Microsoft has just unveiled VALL-E (Voice-Aware Language-Learned Encoder-Decoder), a new text-to-speech AI model that can simulate anyone’s voice with just a three-second audio sample. VALL-E is based on Meta’s EnCodec audio compression technology, which employs artificial intelligence to compress high-quality audio to data rates much lower than MP3 files.
Microsoft’s new AI can preserve a speaker’s emotional tone and acoustic environment.
The technology behind VALL-E is groundbreaking, as it allows the model to analyze how a person sounds and then break that information down into discrete components called “tokens.” VALL-E can use this information to match what it “knows” about how that voice would sound if it spoke other phrases besides the three-second sample.
Text-to-speech systems today require high-quality, very clean training data, and it is done in a recording studio with professional equipment. Microsoft has advanced in the field with VALL-E, allowing the model to simulate anyone’s voice using only a three-second sample. VALL-E can now simulate almost anyone’s voice without them having to spend weeks in a studio.
Gizchina News of the week
VALL-E’s capabilities were honed using the LibriLight audio library, which contains 60K hours of speech from over 7K speakers. This enables VALL-E to generate realistic-sounding voices in English. When combined with other generative AI models, it has the potential for high-quality text-to-speech applications.
Microsoft has made available a large collection of VALL-E-generated samples, allowing you to hear for yourself. While the results are not perfect, the VALL-E-generated samples sound natural and indistinguishable from the original speaker’s sample.
Despite VALL-impressive E’s capabilities, Microsoft is aware of the technology’s potential for abuse. According to the company, harmful personnel can use audio for malicious purposes such as spoofing voice identification or impersonating.
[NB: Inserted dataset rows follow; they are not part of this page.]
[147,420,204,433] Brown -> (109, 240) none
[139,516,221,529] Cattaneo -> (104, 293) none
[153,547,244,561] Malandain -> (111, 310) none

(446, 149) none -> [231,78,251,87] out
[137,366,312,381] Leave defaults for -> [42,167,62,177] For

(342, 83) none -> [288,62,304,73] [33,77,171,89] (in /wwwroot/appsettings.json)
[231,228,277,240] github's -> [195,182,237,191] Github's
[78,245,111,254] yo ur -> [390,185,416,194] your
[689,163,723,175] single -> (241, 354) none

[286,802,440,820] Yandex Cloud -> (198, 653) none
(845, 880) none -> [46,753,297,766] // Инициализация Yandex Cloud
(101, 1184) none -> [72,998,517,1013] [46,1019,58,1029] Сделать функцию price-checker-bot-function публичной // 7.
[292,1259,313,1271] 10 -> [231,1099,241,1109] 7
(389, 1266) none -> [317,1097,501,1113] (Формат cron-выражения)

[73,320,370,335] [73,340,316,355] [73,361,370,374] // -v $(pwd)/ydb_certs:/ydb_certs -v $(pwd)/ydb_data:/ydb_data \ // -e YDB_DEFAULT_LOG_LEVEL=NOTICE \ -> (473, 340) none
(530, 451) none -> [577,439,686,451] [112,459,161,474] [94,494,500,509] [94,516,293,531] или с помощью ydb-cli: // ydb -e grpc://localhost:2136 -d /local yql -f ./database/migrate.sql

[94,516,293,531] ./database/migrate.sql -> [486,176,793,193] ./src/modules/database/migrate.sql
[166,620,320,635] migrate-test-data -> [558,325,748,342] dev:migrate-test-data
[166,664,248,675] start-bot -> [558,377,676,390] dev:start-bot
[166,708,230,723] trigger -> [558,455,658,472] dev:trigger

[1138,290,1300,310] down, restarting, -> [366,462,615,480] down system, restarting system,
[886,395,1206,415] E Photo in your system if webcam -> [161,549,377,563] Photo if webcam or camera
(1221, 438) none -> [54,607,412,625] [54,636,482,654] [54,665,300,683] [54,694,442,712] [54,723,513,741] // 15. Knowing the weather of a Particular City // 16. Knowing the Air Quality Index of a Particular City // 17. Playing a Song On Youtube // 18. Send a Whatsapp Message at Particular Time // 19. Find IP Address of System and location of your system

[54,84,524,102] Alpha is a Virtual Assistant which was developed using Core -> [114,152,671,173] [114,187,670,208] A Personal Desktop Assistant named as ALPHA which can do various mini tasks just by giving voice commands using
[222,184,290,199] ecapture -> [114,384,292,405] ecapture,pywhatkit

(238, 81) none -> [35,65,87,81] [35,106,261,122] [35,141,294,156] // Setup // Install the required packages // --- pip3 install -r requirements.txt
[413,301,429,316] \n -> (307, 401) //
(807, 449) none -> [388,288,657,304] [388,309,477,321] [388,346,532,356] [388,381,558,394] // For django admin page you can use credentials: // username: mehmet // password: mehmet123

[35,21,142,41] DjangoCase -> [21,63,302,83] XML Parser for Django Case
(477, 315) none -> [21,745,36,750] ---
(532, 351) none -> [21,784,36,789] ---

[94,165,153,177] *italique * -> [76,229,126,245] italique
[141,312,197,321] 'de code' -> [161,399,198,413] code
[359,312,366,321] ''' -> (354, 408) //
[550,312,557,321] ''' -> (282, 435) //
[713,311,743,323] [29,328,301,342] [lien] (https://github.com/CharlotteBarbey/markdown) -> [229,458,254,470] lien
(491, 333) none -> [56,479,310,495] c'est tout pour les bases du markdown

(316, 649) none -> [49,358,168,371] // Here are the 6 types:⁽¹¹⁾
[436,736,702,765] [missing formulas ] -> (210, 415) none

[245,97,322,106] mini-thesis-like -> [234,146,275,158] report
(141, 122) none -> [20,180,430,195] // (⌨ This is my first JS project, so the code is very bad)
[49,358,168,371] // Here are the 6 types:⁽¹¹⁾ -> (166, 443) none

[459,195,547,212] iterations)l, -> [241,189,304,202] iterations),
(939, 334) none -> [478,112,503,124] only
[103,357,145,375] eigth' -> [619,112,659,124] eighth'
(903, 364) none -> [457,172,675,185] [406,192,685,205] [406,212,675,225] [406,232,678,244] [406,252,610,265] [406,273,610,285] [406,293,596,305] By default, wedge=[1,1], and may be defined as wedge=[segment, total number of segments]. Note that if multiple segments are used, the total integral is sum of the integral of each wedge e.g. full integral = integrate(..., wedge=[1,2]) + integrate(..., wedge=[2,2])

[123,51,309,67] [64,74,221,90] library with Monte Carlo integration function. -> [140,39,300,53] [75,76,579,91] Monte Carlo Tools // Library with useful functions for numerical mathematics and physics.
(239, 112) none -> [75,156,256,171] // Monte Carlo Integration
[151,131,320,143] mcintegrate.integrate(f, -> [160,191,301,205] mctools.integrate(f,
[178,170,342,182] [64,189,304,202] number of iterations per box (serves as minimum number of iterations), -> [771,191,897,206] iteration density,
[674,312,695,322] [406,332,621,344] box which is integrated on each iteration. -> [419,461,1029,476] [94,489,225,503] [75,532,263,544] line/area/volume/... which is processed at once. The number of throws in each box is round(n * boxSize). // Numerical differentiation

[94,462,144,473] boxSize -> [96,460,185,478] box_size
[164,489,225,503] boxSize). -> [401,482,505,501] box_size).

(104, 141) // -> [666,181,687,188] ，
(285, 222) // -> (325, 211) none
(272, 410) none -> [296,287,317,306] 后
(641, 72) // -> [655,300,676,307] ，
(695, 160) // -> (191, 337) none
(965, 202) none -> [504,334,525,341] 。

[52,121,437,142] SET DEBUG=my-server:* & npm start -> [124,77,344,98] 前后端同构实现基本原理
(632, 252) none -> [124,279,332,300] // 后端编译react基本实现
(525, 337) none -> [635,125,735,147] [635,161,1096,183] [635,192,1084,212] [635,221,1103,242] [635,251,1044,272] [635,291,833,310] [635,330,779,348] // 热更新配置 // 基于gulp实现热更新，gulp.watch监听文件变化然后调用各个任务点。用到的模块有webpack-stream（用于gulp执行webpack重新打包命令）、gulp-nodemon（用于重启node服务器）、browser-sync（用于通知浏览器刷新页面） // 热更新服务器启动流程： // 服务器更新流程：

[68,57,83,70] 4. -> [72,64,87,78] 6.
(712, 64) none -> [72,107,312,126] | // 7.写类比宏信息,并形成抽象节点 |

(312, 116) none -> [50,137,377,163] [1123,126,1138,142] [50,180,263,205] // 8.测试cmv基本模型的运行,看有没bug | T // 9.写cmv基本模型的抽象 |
To mitigate these risks, Microsoft suggests developing a detection model to distinguish between synthesized and genuine speech generated by VALL-E.
Finally, VALL-E is a significant advancement in text-to-speech technology. Its ability to simulate anyone’s voice using only a three-second audio sample is revolutionary for various uses. However, Microsoft must continue to improve VALL-E while ensuring that appropriate safeguards are in place to prevent its misuse.